I have the sense that I could keep tapping these keys, putting words on the screen and wake up to find myself with you having a cup of coffee in a cafe someplace we’ve never been before yet always known. This is the wonder and wealth of vulnerability, creativity and change. It’s the mystery of Life and the interconnected nature of every thought, word and action. Are we strangers in a strange land or are we sisters and brothers from different mothers? The further I go on this journey the more I lean toward the latter. As every moment has never existed before we’re all free to be free creatively. . . .
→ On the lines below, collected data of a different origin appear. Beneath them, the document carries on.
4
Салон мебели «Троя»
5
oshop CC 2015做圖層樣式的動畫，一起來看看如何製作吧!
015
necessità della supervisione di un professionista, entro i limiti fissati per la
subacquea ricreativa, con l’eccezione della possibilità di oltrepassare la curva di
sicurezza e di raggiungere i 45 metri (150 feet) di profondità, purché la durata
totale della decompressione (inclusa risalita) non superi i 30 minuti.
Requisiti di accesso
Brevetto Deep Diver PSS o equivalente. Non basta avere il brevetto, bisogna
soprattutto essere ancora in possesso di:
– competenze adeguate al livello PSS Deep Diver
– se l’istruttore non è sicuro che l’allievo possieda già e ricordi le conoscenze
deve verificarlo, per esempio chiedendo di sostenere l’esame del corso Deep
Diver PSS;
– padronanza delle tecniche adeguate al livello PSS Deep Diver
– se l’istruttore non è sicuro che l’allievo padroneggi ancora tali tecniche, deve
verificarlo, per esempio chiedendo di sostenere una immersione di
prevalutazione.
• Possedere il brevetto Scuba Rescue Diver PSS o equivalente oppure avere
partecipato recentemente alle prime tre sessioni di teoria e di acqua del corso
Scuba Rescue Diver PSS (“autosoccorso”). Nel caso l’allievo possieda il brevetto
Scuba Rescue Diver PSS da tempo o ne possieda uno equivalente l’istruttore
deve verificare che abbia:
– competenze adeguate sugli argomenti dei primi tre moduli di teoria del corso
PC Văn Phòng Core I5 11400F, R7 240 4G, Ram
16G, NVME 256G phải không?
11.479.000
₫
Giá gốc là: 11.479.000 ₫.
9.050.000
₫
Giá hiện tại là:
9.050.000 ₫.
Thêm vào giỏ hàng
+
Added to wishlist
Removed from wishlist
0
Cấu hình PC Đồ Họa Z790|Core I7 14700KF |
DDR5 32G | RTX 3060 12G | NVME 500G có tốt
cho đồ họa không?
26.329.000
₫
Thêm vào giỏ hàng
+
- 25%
So, as the door closes on this strange piece of literature I’m reminded of the wounds we’ve all experienced in our vulnerability. I’m also reminded of the great creativity, love, growth and change we’ve appreciated up to this moment. May we continue to find the courage to live, love, laugh and enlighten up for ourselves and others. May we continue to find the grace of every embrace that challenges us to become stronger as the road, the ride and people change to discover another end to begin again and again. May we  continue to find the inner freedom that has nothing to lose as love lets go of fear.

  • Allow yourself the gift of reflection today to look at the times in your life that you’ve felt vulnerable. . . . Note how these times became the birthplace of creativity, innovation and change for you in the short and long term. Notice where you are today.
  • As you engage the above exercise, note how fear played into the decisions you’ve made and how you chose to move through the fear. What happened on the other side of fear when you courageously moved through it? If love is letting go of fear, what might happen in a vulnerable situation if you’d add more loving acceptance for all? Relax, take a deep breath, drop your shoulders, release the tension: birth lovingness.

1 Comment

  1. Fred Mimmack

    Dear Rick,

    I read your blogs regularly (or irregularly) and until now, have not responded—at least not with a message to you. I have to wonder why, since I really do appreciate them so much, and I really do respond to them. I feel that your offerings are offerings of your unconditional love. Your presence is always with me, and I am grateful for that.
    As for vulnerability, I do feel vulnerable all the time, in some way, even at age 85. Much of it has to do with the false self, and it is so helpful to work on letting that go.

    I look forward to seeing you again—at an Elder meeting, or perhaps another lunch.